WHAT YOU NEED TO DO: Only lines containing the string "json" belong in the answer; find them in the records and copy them.

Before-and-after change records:
--------------------

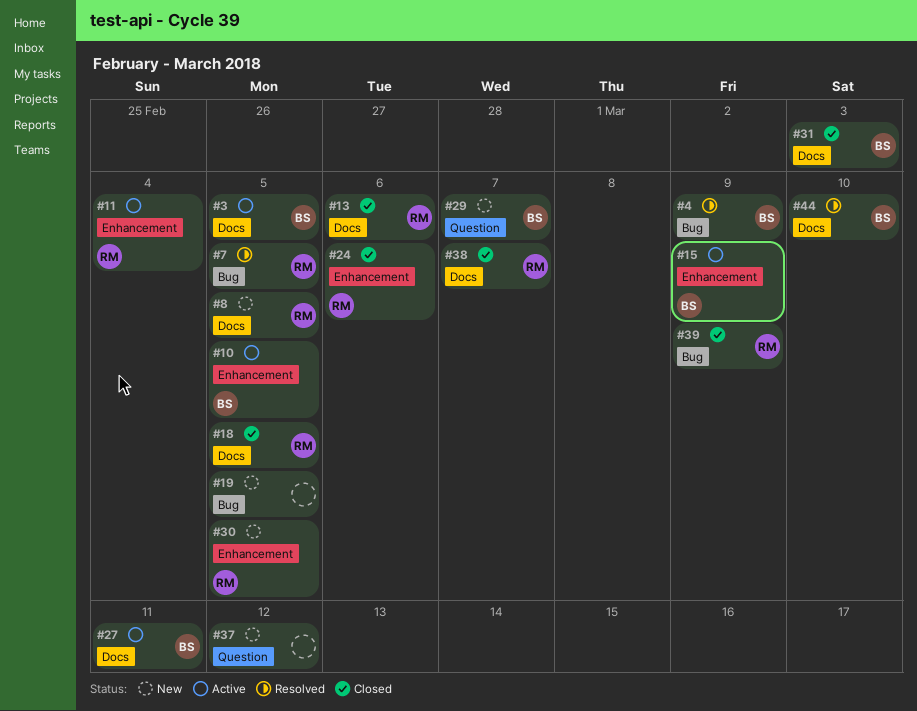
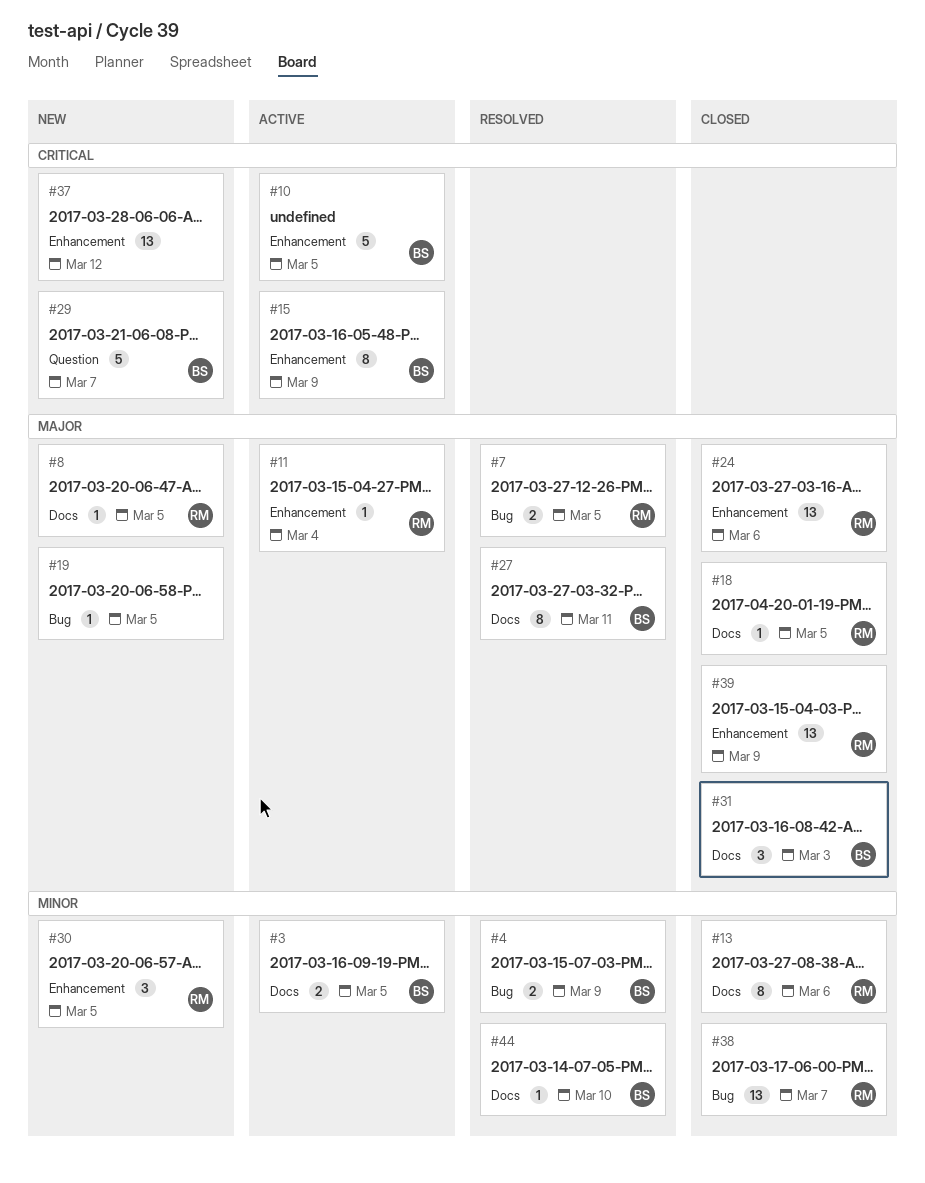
#27, status: Active -> Resolved
#37, label: Question -> Enhancement
#38, label: Docs -> Bug
#39, label: Bug -> Enhancement

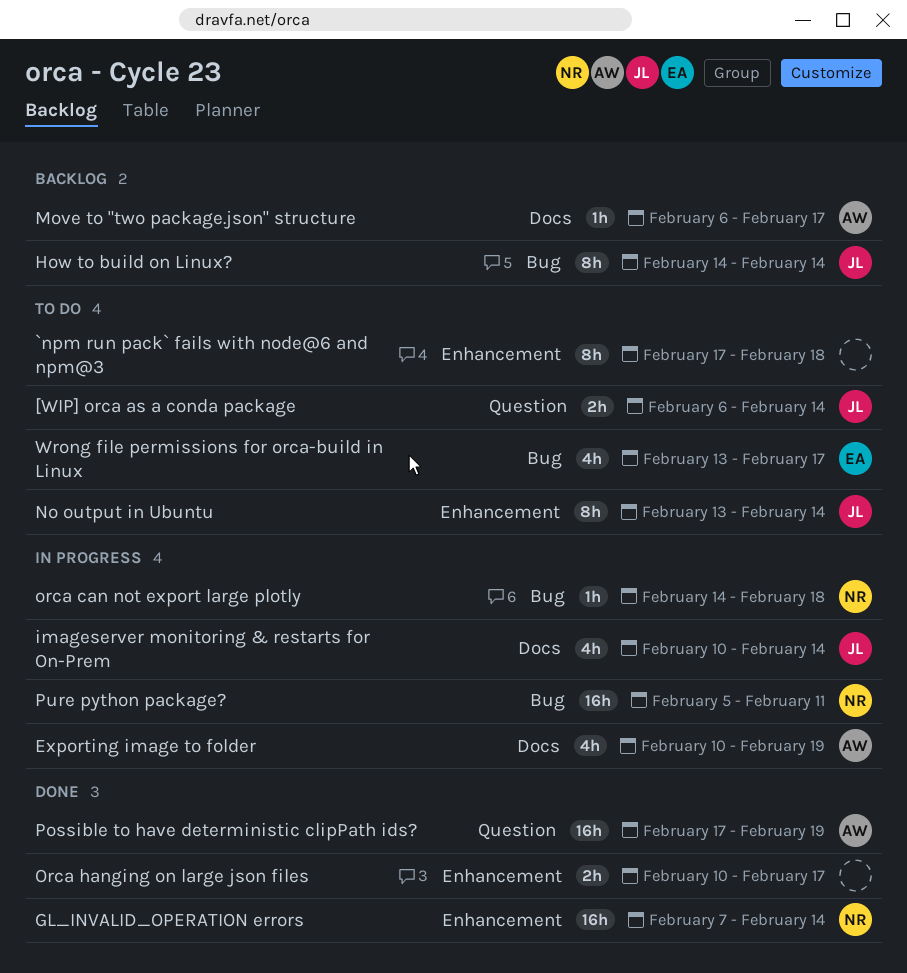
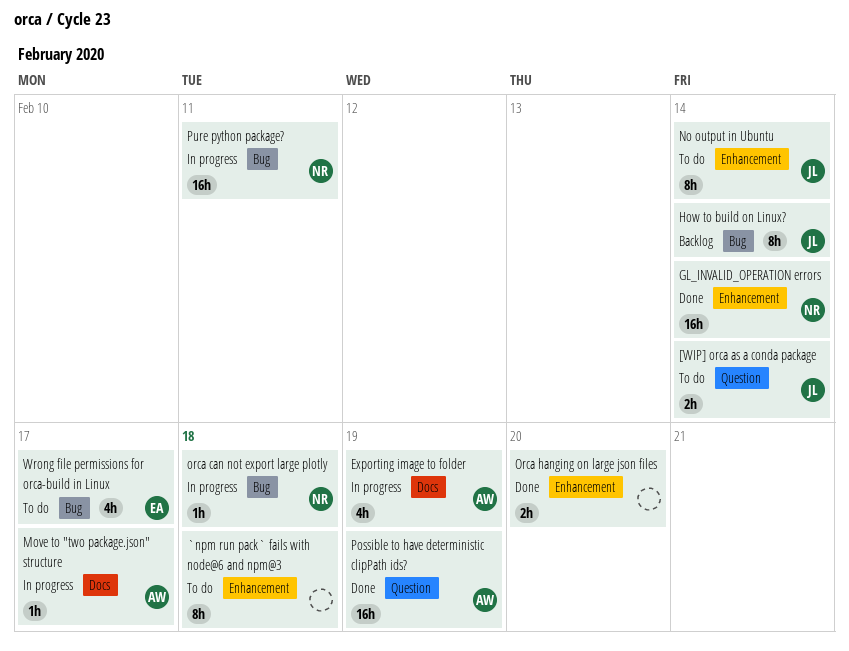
imageserver monitoring & restarts for On-Prem: present -> none
Move to "two package.json" structure, status: Backlog -> In progress
Orca hanging on large json files, due: Feb 17 -> Feb 20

--------------------

EXERCISE RESULT:
Move to "two package.json" structure, status: Backlog -> In progress
Orca hanging on large json files, due: Feb 17 -> Feb 20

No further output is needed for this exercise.